Clementine just looks at me.
“And you had to prove yourself to a cute girl, even if you weren’t interested?” she says.
“You called her that, not me,” I say.
Clementine laughs.
“Mandy is totally cute,” she says. “And I fucked up, too, because I don’t think she’d have gone after you if I’d told her about us.”
She shifts again, stretching her leg out onto the cot. I watch as she flexes her toes backward, then rotates her ankle and makes a face.
“Still hurt?” I ask.
“Not too much,” she says. “A lot less than before.”
I grab her calf and put her foot on my lap, then feel gently along the bones and tendons in her ankle.
“It’s still a little swollen, but the ice definitely helped,” I say.
“I’m sorry I didn’t text you while I was gone,” she says. “I almost did a couple times, but I didn’t want to seem clingy or something.”
“I promise that you’re the opposite of clingy,” I say.
I press my fingers into a soft part of her ankle and she makes a face.
“That hurt?” I ask.
“A little.”
“I was afraid you’d disappear again,” I say. “Like you did when you dumped me.”
“That’s the second time you’ve said I dumped you,” Clementine said.
Now I’m just rubbing her ankle in small circles with the pad of my thumb.
“You stopped answering my calls,” I say.
“You told me you’d never loved me in the first place,” Clementine says.
My breath catches in my throat, and for a moment, I feel nauseous. I wish I’d never said it, and I wish she didn’t remember it.
“I figured we were over once you said that,” she says. “I didn’t really want to get my heart stomped on more, so I didn’t answer.”
I take a deep breath.
“I didn’t mean it.”
“I know.”
It seems so simple, now, so long after the fact. I don’t know what to say, and I don’t know that there’s anything I can say, so I move my hands up to her knee and run my thumb over her kneecap.
“This still hurt?” I ask.
She leans over and pulls her leggings up, revealing a deep purple bruise that covers half the side of her knee.
“Yikes,” she says. “That got nasty.”
“Can you move it okay?” I ask.
She straightens her leg, then bends it, depositing her foot back in my lap.
“It’s a little tweaky but fine,” she says. “I just banged it pretty hard.”
I run my thumb over the bruise again, and for a moment, we’re quiet again as the darkness deepens in the cabin.
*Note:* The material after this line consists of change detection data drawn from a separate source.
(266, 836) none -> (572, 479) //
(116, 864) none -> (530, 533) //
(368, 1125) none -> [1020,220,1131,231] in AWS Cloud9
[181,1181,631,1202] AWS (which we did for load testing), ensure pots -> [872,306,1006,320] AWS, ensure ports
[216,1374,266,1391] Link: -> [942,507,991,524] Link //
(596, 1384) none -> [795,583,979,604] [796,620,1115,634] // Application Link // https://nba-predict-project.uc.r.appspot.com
“You broke my heart back then,” she finally says. “And yesterday, I’d just spent two days watching my parents call each other names, so when I saw you and Mandy, all I could think was that you were going to do it again.”
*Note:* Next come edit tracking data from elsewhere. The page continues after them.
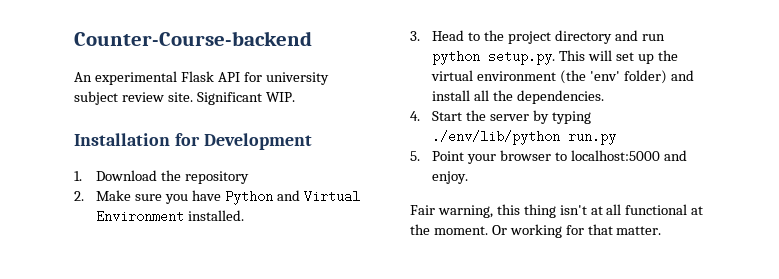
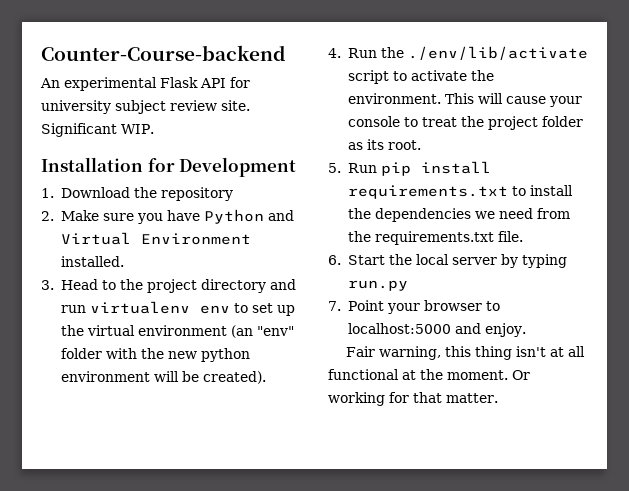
[432,50,612,65] python setup.py. This will -> [89,301,248,314] virtualenv env to
[559,70,694,84] [432,90,604,104] [410,111,420,121] (the 'env' folder) and install all the dependencies. // 4. -> [230,325,294,338] [60,348,250,362] [60,371,266,384] [328,46,588,60] [347,70,494,84] [347,93,582,107] [347,116,583,130] [347,139,421,150] [328,161,491,176] [347,185,573,199] [347,208,570,222] [347,231,523,245] [328,255,341,265] (an "env" folder with the new python environment will be created). // 4. Run the ./env/lib/activate script to activate the environment. This will cause your console to treat the project folder as its root. // 5. Run pip install requirements.txt to install the dependencies we need from the requirements.txt file. // 6.
(487, 115) none -> [415,254,449,265] local
[432,130,561,145] ./env/lib/python -> (567, 261) none
[410,151,420,161] 5. -> [328,301,341,311] 7.

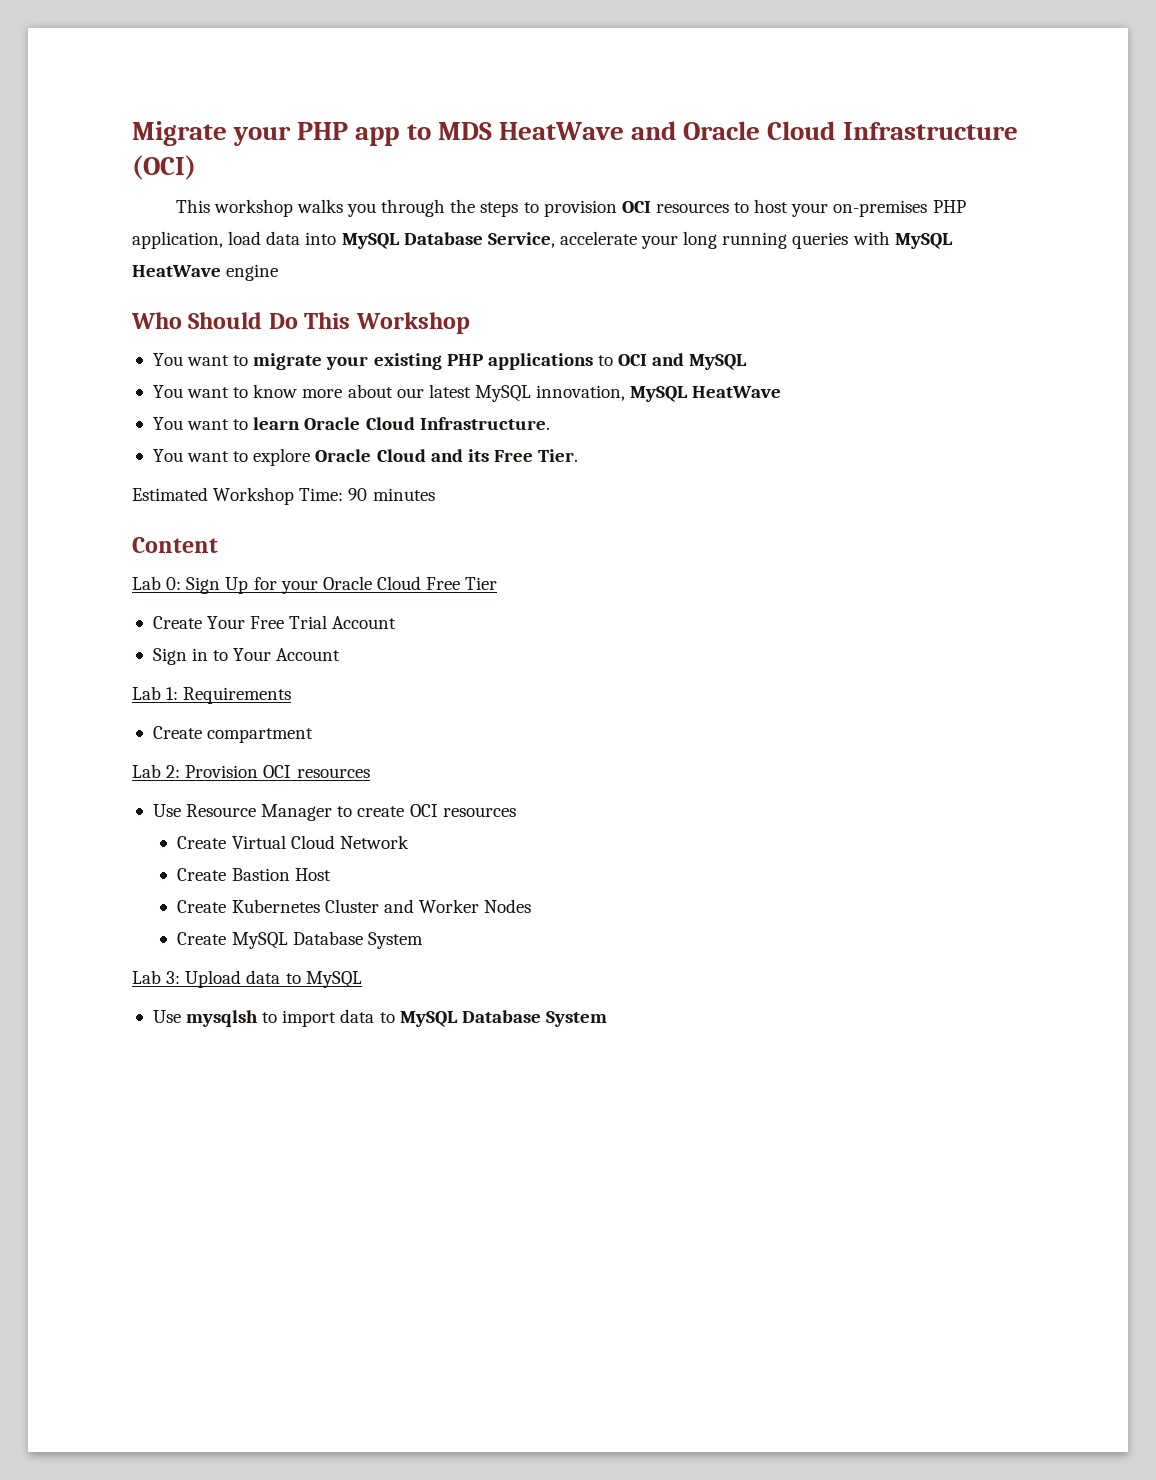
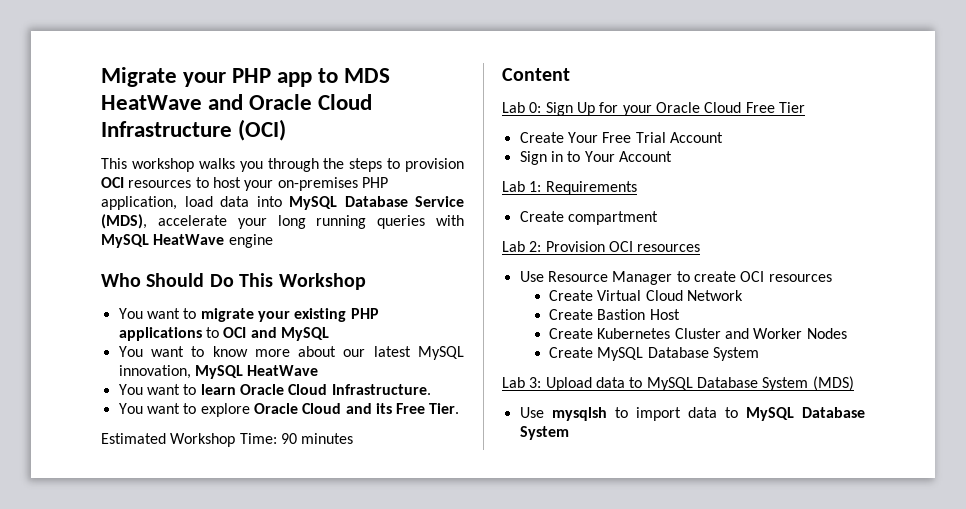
[487,232,555,248] Service, -> [415,196,464,207] [101,214,147,229] Service (MDS),
(362, 979) none -> [696,376,854,391] Database System (MDS)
She sighs, leans her head back against the glass, and closes her eyes.
“I mean, what kind of dumbass goes back for a second helping of that?” she says.
“And this whole time, I thought you broke mine,” I say, running my thumb gently over the ridge of her kneecap.
“God, we fucked up,” she says. “It’s almost impressive how much we fucked that up.”
“We were teenagers,” I say. “If dealing with new Marine recruits taught me one thing, it was that eighteen-year-olds are kind of dumb.”
“Yeah, but I was twenty-six yesterday,” she says. “Apparently I haven’t changed all that much.”
She opens her eyes and looks at me sideways, the corners just barely crinkling.
“Didn’t you just shout that at me in the bathroom?” I ask, half-teasing, even though it feels dangerous.
“Look, I already said I was sorry about that,” she says, but she’s laughing. “Don’t make me say it again, once was bad enough.”
“So you’re also still bad at apologizing.”
“And you still needle me until I’m about ready to kill you,” she teases.
We look at each other in the dark, her eyes deep pools, her face dark blue and white. The sliver of the moon is somewhere overhead, and it’s casting white light on the forests around us.
You’re still so beautiful it aches, I think. I still want to kiss you more than I’ve ever wanted anything.